So finally, I come to this point: how a theorem could be proved using a computer? Or, equivalently, how exactly an automated proof assistant works?
This question turns out to belong to the field of constructive logic, and is answered by the famous Curry-Horward correspondence, which links the field of natural deduction and typed lambda calculus. For more details of this astonishing discovery, please refer to Propositions as Types by Philip Wadler. (You may also be interested in his talk, and this lecture note)
In short, Curry-Horward correspndance says that a Proposition in logic is just a Type in typed lambda calculus, and a Proof of that Proposition is just a term belong to that Type.
How to understand this?
Intuitively speaking, a proposition is a claim, a claim of something to be true. So we can define a data type(inductive data type as in dependent type theory) which is in equivalent to the claim(Or just define the data type recursively following the deduction definition of the claim). By doing so, if we can successfully implement an instance(or term, or element) of this data type, we are just proving the claim to be true!(i.e. the proposition is proved). On the contrary, if we can see the data type(the set) to be empty, then the proposition can not be proved.
Always, there are multiple ways to prove a proposition. Equivalently, there are multiple terms(or element) belonging to(or inside) the same data type. To prove a proposition, we just need one way of proving. Correspondingly, we just need to build one term belonging to that data type. That begins the story of automated proof assistant.
To demonstrate the idea, let me show you an example using Agda:
Proposition as type has a direct consequence, that is, mainly, we prove by constructing.
infix 4 _==_
data _==_ {a} {A : Set a} (x : A) : A -> Set a where
instance refl : x == x
{-# BUILTIN EQUALITY _==_ #-}The code above just defines a data type: ==, and has only one constructor: refl. Then, if we want to prove two terms are in equal, we just need to use these two terms to construct a term/element of == type. For example:
sym : {l : Level} -> {A : Set l} {x y : A} -> x == y -> y == x
sym {x = x} {y = .x} refl = reflThis example says, given the assumption that x==y, we want to prove y==x, that is, the equality is of reflexivity.
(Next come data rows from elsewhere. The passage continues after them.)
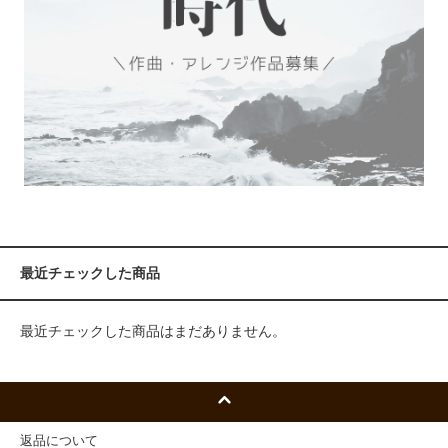
最近チェックした商品
最近チェックした商品はまだありません。
返品について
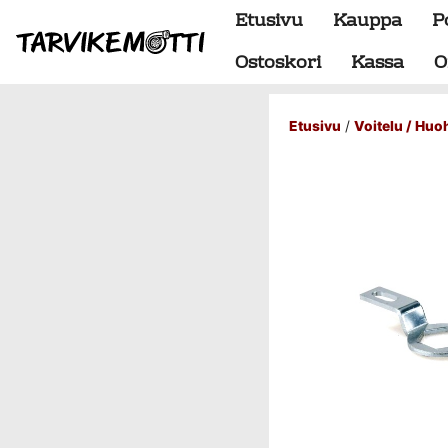
Etusivu
Kauppa
P
Ostoskori
Kassa
O
Etusivu
/
Voitelu / Huo
Alumiiniosat
do88 alumiini tehdastilaus
Alustan osat
BMW special
Dumpit
Hukkaportit
Hydrauliikka
1" letkut
1/2" letkut
1/2" liittimet
1/4" letkut
1/4" liittimet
To prove this, we firstly build a term of assumption x==y. This is constructed by {x = x} {y = .x} refl, that is, we set x and y to be the same item, and build the equality using refl constructor.
Then we immediately has the term of second type y == x by using refl constructor! Note that we can do so because the term we put into {} is implicit, meaning that we can allow agda to do the type inference for us. And remember sym is indeed a function, which given a term of the assumption type, return a term of the correspondence type.